The facts are still as Dr. Vilenkin reported them to his audience at a “State of the Universe” symposium held in honor of physicist Stephen Hawking’s 70th birthday: “All the evidence we have says that the universe had a beginning.”
For physicists who hope to avoid a “creation event,” the problem is not going away. But the “Genesis problem” is not a problem at all for those who actually believe the book of Genesis! In the very first sentence of the Bible, God claims the title of Creator of the heavens and the earth! Even the expansion of the universe finds an echo in the words of Scripture in its description of a God who “stretches the heavens like a curtain” (Isaiah 40:22; Psalm 104:2).
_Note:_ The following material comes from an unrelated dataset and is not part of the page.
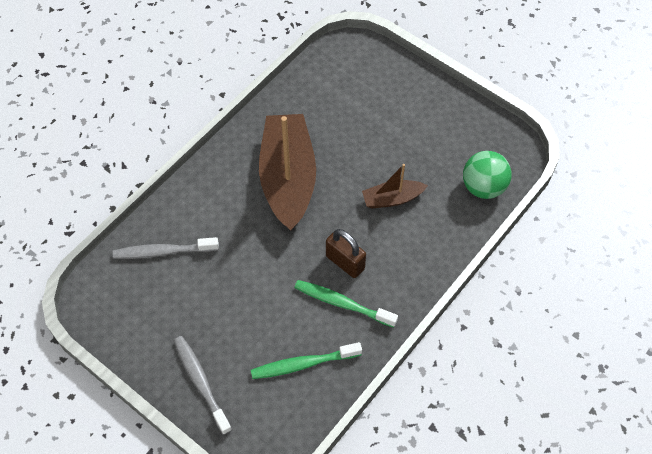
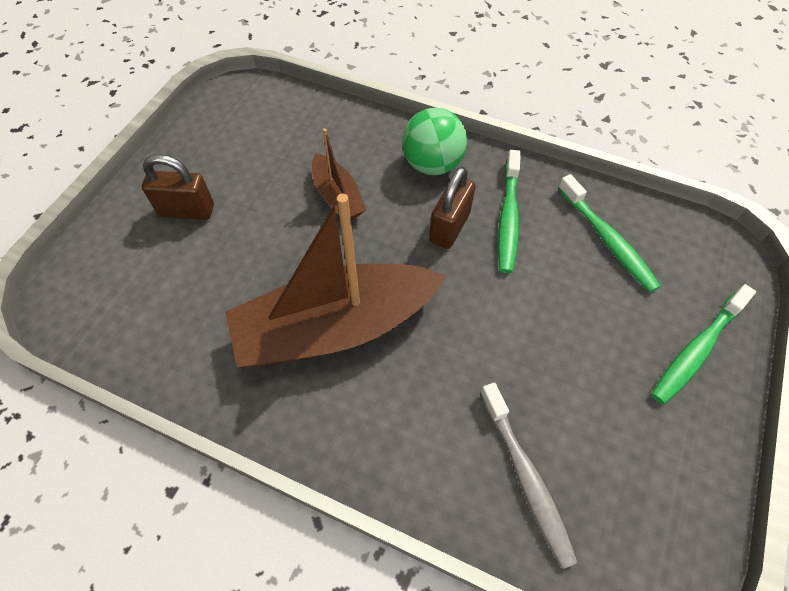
camera: 105 degrees left, 0 degrees up
(201, 382) = (697, 349): grey toothbrush -> green toothbrush
(403, 111) = (187, 211): none -> brown padlock
(483, 187) = (297, 114): green ball -> green ball (432, 164)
Beyond the reach of the astronomer’s telescopes and the physicist’s equations, Scripture reveals the eternal and supernatural Creator of all things! As the Psalmist sang to God, “Your heavens [are] the work of Your fingers, the moon and the stars, which You have ordained” (Psalm 8:3).
When the child—or the physicist—asks the question, “Where did the universe come from?” we can answer with confidence: The universe came from the mind and power of the Almighty God of all creation, for His great purpose and glory and for the fulfillment of His plan for our destiny!